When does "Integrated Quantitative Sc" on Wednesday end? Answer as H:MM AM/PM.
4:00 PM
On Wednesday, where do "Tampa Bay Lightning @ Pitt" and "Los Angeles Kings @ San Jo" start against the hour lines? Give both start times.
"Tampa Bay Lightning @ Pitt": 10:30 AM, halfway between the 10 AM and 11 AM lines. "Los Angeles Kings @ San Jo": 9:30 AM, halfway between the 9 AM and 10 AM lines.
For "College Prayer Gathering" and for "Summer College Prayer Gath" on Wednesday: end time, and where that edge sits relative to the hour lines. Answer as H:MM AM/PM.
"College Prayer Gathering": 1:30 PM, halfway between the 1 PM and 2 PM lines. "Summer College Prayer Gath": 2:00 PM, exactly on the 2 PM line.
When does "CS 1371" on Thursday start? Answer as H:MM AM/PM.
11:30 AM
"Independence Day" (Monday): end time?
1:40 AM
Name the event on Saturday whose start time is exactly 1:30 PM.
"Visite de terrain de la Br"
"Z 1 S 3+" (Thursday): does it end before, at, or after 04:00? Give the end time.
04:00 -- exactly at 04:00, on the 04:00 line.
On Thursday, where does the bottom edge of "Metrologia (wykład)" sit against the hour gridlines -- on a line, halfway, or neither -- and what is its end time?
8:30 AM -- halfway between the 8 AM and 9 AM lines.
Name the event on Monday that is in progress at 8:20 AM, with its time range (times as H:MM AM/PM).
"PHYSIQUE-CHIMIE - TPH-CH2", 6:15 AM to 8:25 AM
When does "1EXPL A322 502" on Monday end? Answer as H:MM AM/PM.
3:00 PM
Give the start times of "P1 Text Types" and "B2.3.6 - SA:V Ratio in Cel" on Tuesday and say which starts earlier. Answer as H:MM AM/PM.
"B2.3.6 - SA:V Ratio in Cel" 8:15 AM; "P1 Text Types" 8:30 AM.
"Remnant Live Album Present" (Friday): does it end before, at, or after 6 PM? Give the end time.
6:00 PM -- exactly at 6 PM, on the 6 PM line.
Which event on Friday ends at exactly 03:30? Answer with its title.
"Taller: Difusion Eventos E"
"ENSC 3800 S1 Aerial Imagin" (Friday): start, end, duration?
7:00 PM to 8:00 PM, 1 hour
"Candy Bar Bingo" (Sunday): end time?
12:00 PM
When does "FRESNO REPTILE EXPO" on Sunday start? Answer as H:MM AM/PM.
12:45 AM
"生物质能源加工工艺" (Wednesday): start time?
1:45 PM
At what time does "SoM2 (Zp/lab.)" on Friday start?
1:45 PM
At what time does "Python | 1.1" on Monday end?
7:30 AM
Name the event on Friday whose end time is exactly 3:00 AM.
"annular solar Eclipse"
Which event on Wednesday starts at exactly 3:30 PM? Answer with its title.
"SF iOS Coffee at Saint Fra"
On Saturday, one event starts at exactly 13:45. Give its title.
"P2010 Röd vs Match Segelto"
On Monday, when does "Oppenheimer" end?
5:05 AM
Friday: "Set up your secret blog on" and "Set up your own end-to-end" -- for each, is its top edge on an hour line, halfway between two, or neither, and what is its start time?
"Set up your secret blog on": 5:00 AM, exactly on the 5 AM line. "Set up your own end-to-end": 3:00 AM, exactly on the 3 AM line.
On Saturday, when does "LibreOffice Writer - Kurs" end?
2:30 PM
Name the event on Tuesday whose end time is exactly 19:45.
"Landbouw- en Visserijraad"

- [AIM] Could you rewrite the listing from its first line through the line containing "10 AM lines.", with "hour lines" changed to "hour gridlines" and nothing else altered?

- [EXPECTED OUTPUT]
When does "Integrated Quantitative Sc" on Wednesday end? Answer as H:MM AM/PM.
4:00 PM
On Wednesday, where do "Tampa Bay Lightning @ Pitt" and "Los Angeles Kings @ San Jo" start against the hour gridlines? Give both start times.
"Tampa Bay Lightning @ Pitt": 10:30 AM, halfway between the 10 AM and 11 AM lines. "Los Angeles Kings @ San Jo": 9:30 AM, halfway between the 9 AM and 10 AM lines.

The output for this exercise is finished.